Noriyasu_Katano's blog

脳科学や量子力学、政治や戦争に関して、日々の感じた雑感を書いていきます。

テレビCMや広告の意味を考えてみる

TV

年末年始は例のごとくダラダラと面白くもないテレビを見たり見なかったりしていた。この時期になると企業はこぞってあたらしいCMを公開する。それに向けて私たちWeb制作会社も忙しく年末を迎えるのでが、色々と新しくなったCMを見てなんとなく感じることがある。

特にauの「桃太郎」シリーズを見て感じるのだが、あれを見てどのくらいの人がauの商品を買おうと思うのか疑問に思った。みんな知っている「桃太郎」「金太郎」「浦島太郎」3人の太郎が物語を繰り広げ、auサービスのキーワードと絡めたCMである。

 auのコアターゲットとしては、多分、スマートフォンを初めて購入する層、10代後半から20代前半と、乗り換えを意識した20代から30代ではないだろうか。40代くらいになるとキャリアをいちいち変えることはよっぽどのことがないとおきないだろう。
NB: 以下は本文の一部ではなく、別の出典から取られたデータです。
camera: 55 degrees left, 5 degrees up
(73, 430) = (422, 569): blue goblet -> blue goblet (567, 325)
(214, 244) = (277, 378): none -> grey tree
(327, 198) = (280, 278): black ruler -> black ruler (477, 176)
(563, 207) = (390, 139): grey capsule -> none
そして、CMに出演している俳優を見ると30代といよりも20代が上限ではないだろうか。では、この10代後半から20代のテレビ視聴率って一体どのくらいなのか。

こちらのサイトで年代別の視聴時間が掲載されている。

www.garbagenews.net

10代は1時間半、20代でも2時間程度。この時間の中にどれだけCMが放送されて、ターゲットに届いているのだろうか?

結局テレビCMってインパクトだけ

内容を見ても、auの場合は何か新しいそうなサービスを話に絡めているだけで、実際のサービスの詳細はよく分からない。この傾向は他のサービスにも言える。特に保険の商品などはその極みである。

一見、細かい話をしていそうなのだが、商品の対象者を説明しているだけである。「このサービスは○○のような人に向けたサービスです。」その他は某男子アイドルとアヒルを絡めたり商品名のインパクトだけで押し切ったりしている。
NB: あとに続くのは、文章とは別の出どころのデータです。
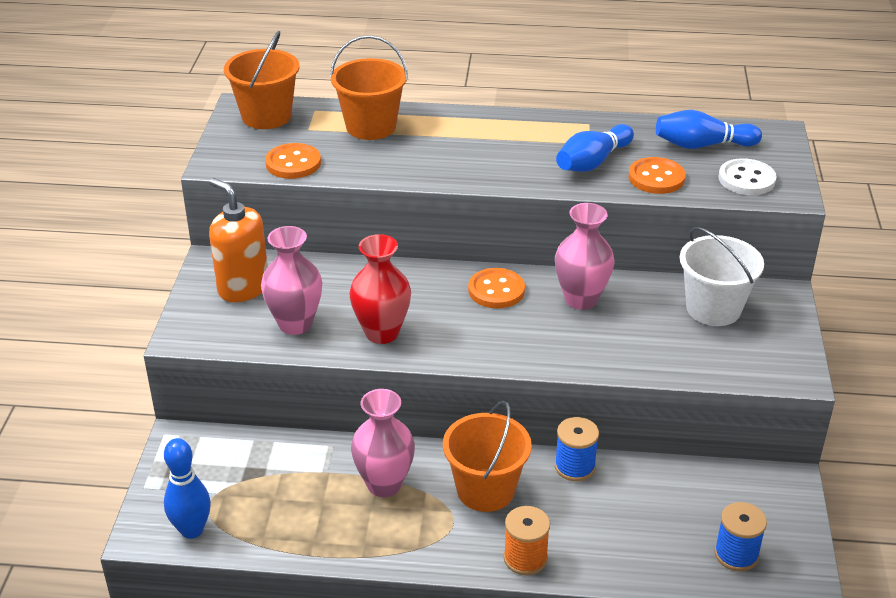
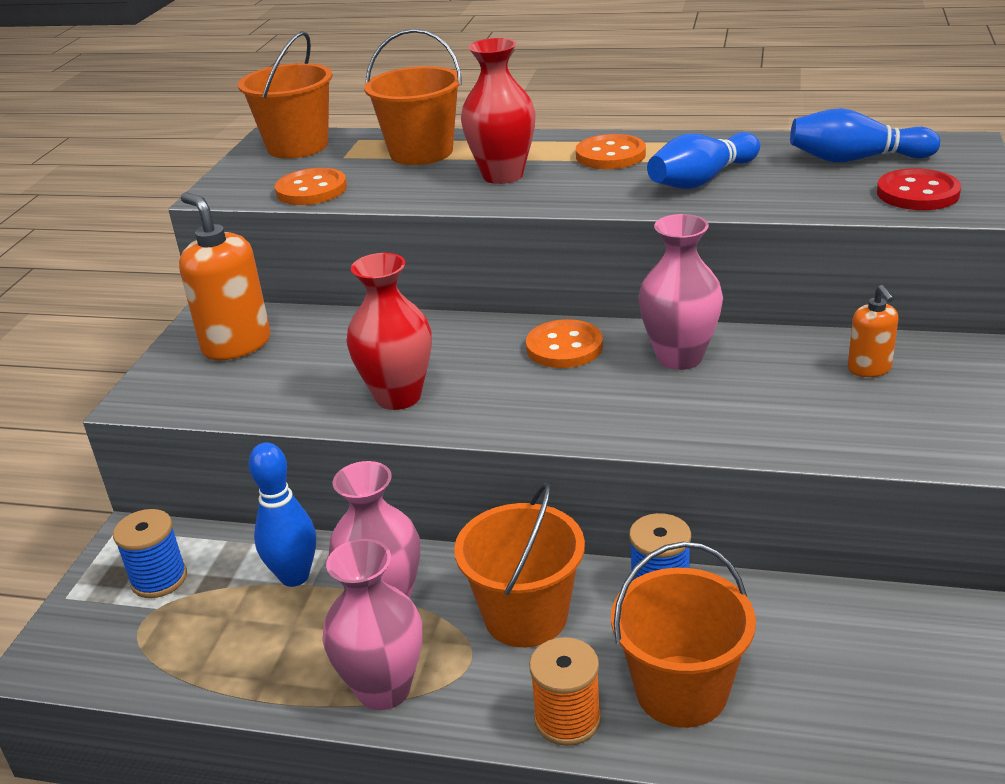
camera: 10 degrees right, 5 degrees down
(192, 530) = (107, 657): blue bowling pin -> blue bowling pin (294, 576)
(295, 324) = (288, 385): pink vase -> pink vase (384, 689)
(441, 153) = (503, 175): none -> red vase
(597, 537) = (681, 691): none -> orange bucket
(656, 178) = (788, 194): orange button -> orange button (610, 155)
(713, 309) = (869, 369): white bucket -> orange soap dispenser
(736, 554) = (900, 728): blue spool -> blue spool (159, 579)
(746, 179) = (917, 193): white button -> red button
なんで、この様なことが起きてしまうのか。昔からの珍習慣でなぜか日本のCMは通常30秒で放送されている。そのため時間が短いという点はあるが、それ以上にサービスや商品自体が複雑になっていることがある。

また、その他に飲食メーカーによくあるのだが、商品自体の中身がそれほど宣伝することがないからインパクトや知名度のある俳優を起用する傾向がある。飲食メーカーは半年に一度パッケージを変えて再度宣伝を行う。中身はさほど変わっていない。

これを宣伝するとき「パッケージが一新!」と、付け加えて宣伝する。結局発表することが少なくなる。しかし、商品としてインパクトをつける必要が発生する。
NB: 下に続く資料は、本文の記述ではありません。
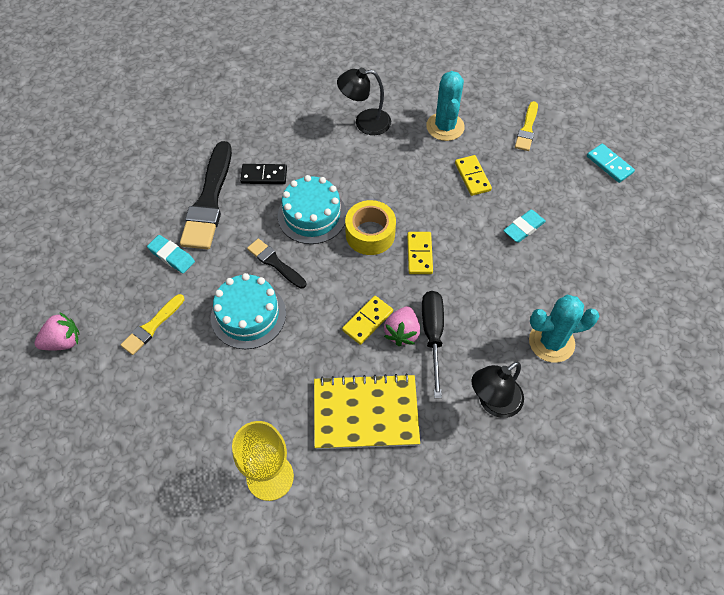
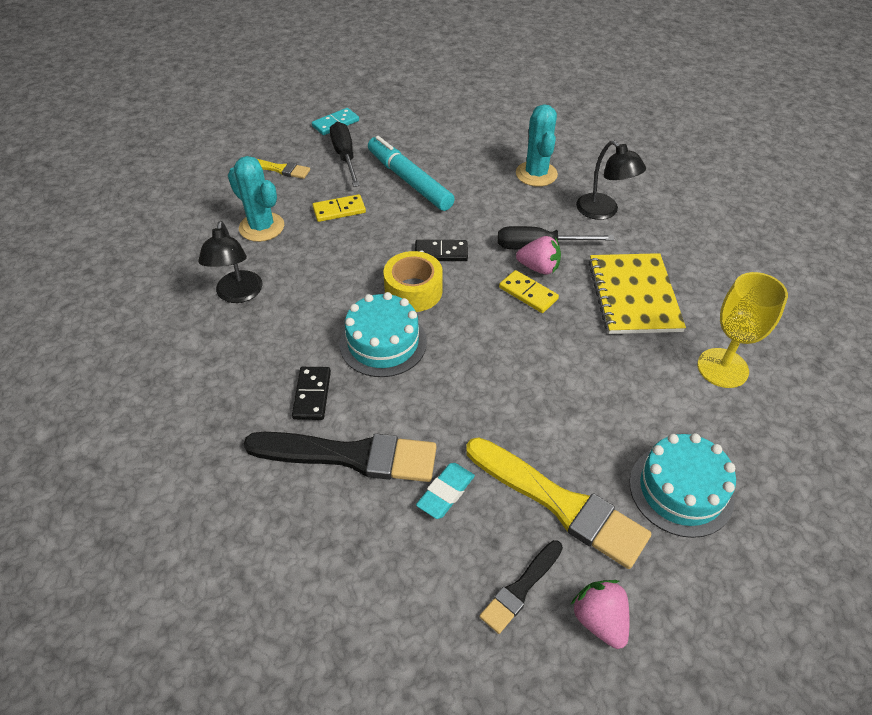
camera: 90 degrees left, 10 degrees down
(152, 326) = (560, 503): yellow brush -> yellow brush, size x1.89
(248, 315) = (531, 398): turquoise cake -> turquoise cake (681, 490)
(275, 263) = (455, 376): black brush -> black brush (520, 588)
(419, 254) = (441, 253): yellow domino -> black domino
(445, 127) = (261, 227): turquoise cactus -> turquoise cactus turned 45 degrees clockwise
(523, 228) = (409, 180): turquoise eraser -> turquoise marker
(555, 175) = (345, 156): none -> black screwdriver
ただ、このインパクトが非常に重要になる。「ニャンきゅっぱ」にしかり、消費者に少しでも印象に残ればそれはCMとして「勝ち」なのだ。

今の時代、商品自体やサービスの中身に、さほど変化をつけるのが難しくなっている。少しでも変化したら、それを大々的に宣伝で起用し購買を促進させる。つまり、テレビCMとは勢いとインパクトだけあればそれで十分なのだ。

選挙の時に名前を連呼する理由

この事は選挙にも全く同じことが言える。結局選挙で重要なのは政策や政治家の性格や考えとか、そんなものではなく、単に名前が残ればそれで十分。

CMでそれほど中身が変わってなくても見せ方が変わって印象に残れば、コンビニで並んだ時にそれを選ぶことになる。当然、他社の商品もそれほど変わらないから。缶コーヒーの中身は全て缶コーヒー。別に好みがなければ、コンビニの冷蔵庫の前で選ぶときの決め手は、無意識の中に残っている商品名しかない。

選挙の時も投票用紙に名前を書く時に何を選ぶか、なんとなく意識の奥の方に残っている名前でしかない。だから、タレント議員は高確率で当選する。

CMを見るとわかること

話はCMに戻すが、一番面白いのは、CMを放送している商品やサービスは売れてないという事実。売れるためにCMを作り宣伝する。つまり、売れている商品や、皆から選べれているサービスは宣伝などしなくても選ばれる。

CMを見るとその企業がないをしたいのかがよくわかる。数千万をかけてCMを作り、さらに数千万をかけて枠を買う。なんのためにこの時間を使って、この企業が、この局の、この番組で、このCMを放送するのか。それを考えるだけでも世の中の本質を垣間見ることができる。